The quarterly rate of growth was 1.2%, the slowest since December 2014.
The pace of growth is still many times above general inflation, but one senior economist has warned of a “serious risk of an extended and marked downturn” following the Brexit vote.
The figures from the Halifax cover the period before the referendum result.
The annual rate is down from 9.2% in May.
“House prices continue to increase, albeit at a slower rate, but this precedes the EU referendum result, therefore it is far too early to determine any impact since,” said Martin Ellis, Halifax’s housing economist.
Howard Archer, chief UK economist at IHS Global Insight, said there was likely to be a major impact on house prices in the months ahead: “Despite the Halifax reporting a marked rise in house prices in June itself, we believe that the prospects for the housing market have deteriorated markedly following the Brexit vote.
“Housing market activity and prices now look to be at very serious risk of an extended, marked downturn following the UK’s vote to leave the EU.”
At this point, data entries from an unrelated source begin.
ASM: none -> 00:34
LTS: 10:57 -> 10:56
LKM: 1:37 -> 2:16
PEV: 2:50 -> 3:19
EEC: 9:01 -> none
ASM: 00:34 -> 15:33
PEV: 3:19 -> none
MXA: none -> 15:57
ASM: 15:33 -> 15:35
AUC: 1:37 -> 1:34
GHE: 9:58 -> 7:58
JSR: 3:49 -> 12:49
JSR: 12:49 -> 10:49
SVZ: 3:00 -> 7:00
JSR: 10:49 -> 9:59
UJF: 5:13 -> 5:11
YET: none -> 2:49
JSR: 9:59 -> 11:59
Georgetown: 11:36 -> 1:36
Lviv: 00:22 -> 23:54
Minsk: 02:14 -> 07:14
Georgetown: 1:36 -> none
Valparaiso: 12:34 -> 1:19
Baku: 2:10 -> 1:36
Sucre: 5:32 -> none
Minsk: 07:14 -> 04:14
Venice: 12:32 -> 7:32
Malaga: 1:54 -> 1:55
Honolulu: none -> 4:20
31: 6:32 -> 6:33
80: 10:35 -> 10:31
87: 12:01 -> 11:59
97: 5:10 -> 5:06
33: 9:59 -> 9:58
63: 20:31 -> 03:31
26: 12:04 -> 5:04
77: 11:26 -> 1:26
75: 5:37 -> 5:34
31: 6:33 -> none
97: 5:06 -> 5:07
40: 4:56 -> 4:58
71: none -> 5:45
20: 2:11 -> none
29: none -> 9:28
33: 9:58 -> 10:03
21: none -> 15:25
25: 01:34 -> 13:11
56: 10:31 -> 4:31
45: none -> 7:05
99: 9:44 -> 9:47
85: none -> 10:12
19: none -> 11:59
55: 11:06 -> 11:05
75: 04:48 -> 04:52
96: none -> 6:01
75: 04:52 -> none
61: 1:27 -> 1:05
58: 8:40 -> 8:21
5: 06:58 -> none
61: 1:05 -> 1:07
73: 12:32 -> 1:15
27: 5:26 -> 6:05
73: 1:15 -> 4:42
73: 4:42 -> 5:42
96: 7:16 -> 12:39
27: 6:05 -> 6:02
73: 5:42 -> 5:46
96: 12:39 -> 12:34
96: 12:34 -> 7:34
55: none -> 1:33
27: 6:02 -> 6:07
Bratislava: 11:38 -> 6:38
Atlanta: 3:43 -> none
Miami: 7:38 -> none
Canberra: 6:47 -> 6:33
In the meantime the Halifax said the average price of a house has risen to another record high, at £216,823.
More homes for sale
An analysis by a firm of estate agents suggests that few buyers have backed out of house purchases since the referendum result.
Jackson-Stops and Staff looked at 750,000 properties for sale in the UK on Friday 24 June.
It found that 41% of homes on the market were already under offer.
A similar analysis on 6 July found that 39.9% were under offer – virtually the same proportion.
In addition, the number of properties for sale has increased by 21,000 since 24 June.